Потому-то родилась правда людей, имеющих дачу, и "жизнь в правде" на даче. Не какая-то там особенно безумная и изысканная, но и не нищенская. Облученные светом истории — читай: взрывами и короткими замыканиями наших несчастий — мы весьма неохотно покидаем духоту и жару наших летних домиков, чтобы — будучи похожи на гипсовых гномов в садах — через ограду посмеиваться над подозрительными новинками, которые появляются вокруг, поскольку мы заранее уверены, что те не примутся.

Наши Небешаны опираются на столпах, крепко посаженных в чешской почве. Если бы Маркс был чехом, а марксизм — чешским учением, то "базис" и "надстройка" по-нашему звучали бы: "дача" и "не дача". Вот разве не звучит это несколько по-кафкиански? Ну конечно же. Потому что если из Гусинца вы не направляетесь прямиком в Непомук, а выбираете замечательную окружную дорогу через Писек и Отаву (кельтскую Атву), то совсем неподалеку попадаете в Осек — деревушку с рыбным прудом и хижиной, в которой родился некий Герман Кафка. Его сын Франц превратил чешскую тесноту и депрессию в мировую тему. Потому что чешские евреи, которым Герман наверняка был, жили среди нас в подобных условиях, в этой вот депрессивной и тесной магии близости. Самое большее, два десятка размахов во время сева и баста. То, что кто-нибудь из этого сумел собрать, должно было хватить на жизнь — а могло и не хватить. У кого была халупа, тот был халупником (кустарем — чеш.). Он рос среди побеленных известью стен, спал под балочным потолком на печи и пел про липу на дворе. Он знал все и всех, помнил всяческую чушь и всякую, даже мельчайшую проблему — навечно. В основном: все неудачные шаги, все ситуации, закончившиеся крахом и мелкие случаи. История у нас — это защита всяческих поражений, дань обстоятельствам, анекдот; действия часто без каких-либо причин.

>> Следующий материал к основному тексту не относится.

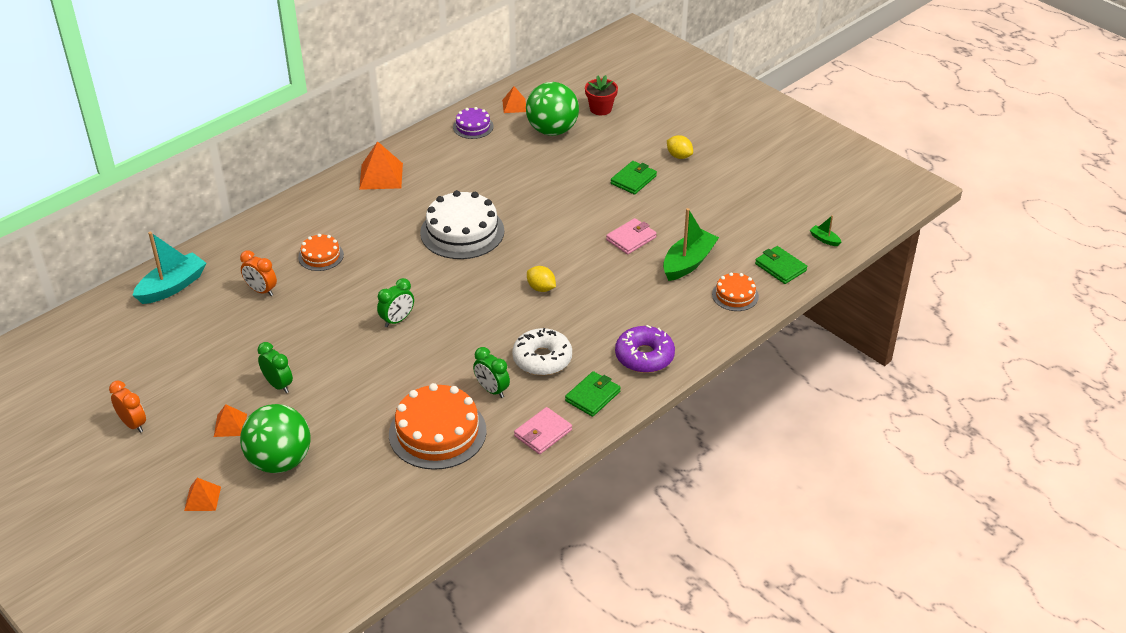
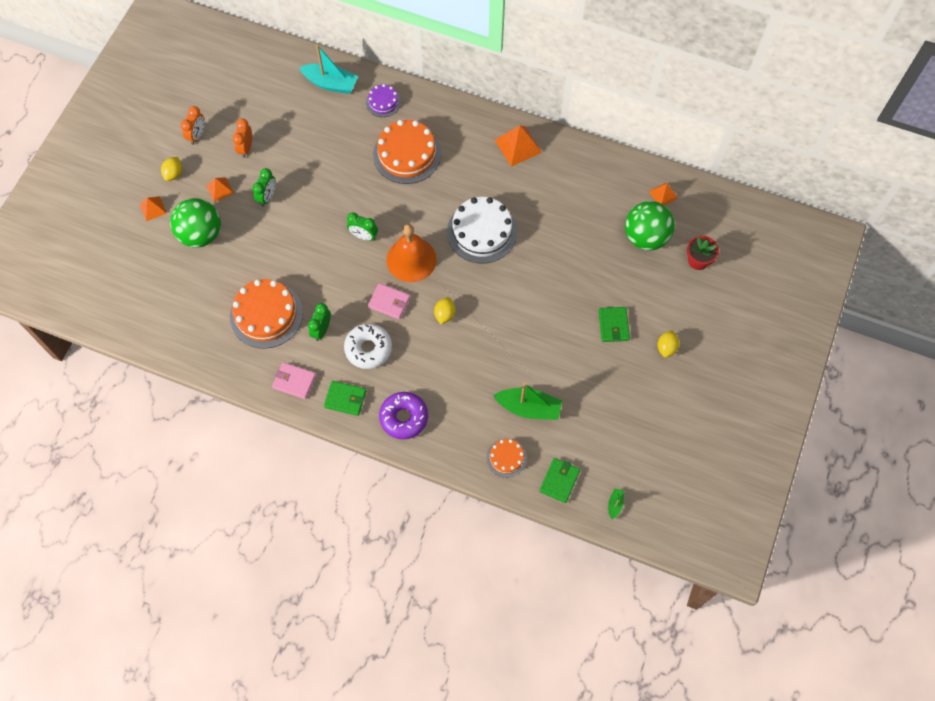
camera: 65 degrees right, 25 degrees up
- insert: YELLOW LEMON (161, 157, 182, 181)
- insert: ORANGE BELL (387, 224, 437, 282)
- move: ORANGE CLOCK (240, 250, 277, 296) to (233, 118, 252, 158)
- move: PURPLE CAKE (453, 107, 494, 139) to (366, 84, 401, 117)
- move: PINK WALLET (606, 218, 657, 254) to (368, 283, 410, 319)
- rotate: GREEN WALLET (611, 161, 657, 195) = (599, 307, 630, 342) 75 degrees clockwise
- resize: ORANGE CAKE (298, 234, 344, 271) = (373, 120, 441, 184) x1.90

Когда кто-то возвращался с войны — из сражений за Господина Императора и его Семейство — его не приветствовали как героя. Гордецов мы никогда не любим, дальние края для нас странны, а героизм — это игра. Медаль, такая или сякая… Главную роль играло то, а сколько они стоили: в случае инвалидов и ветеранов, которые жили с нами в наших деревушках — в особенности, когда раньше чем-то выделялись. Даже дорогой Радецкий, наш маршал из Радчи, которого судьба забросила непонятно куда — нас, впрочем, тоже (кормил нами пушки) — потерял свой памятник и площадь своего имени. Та, что в Праге, сейчас называется всего лишь Малостранской, хотя и до настоящего времени сердце у нас подходит к горлу, когда звучит "Марш Радецкого". Но уж лучше слишком много осторожности, чем слишком мало. Просто напросто, выиграла другая здешняя правда.

вернуться

23

По-чешски: vidy. Существуют совершенный и несовершенный артикли.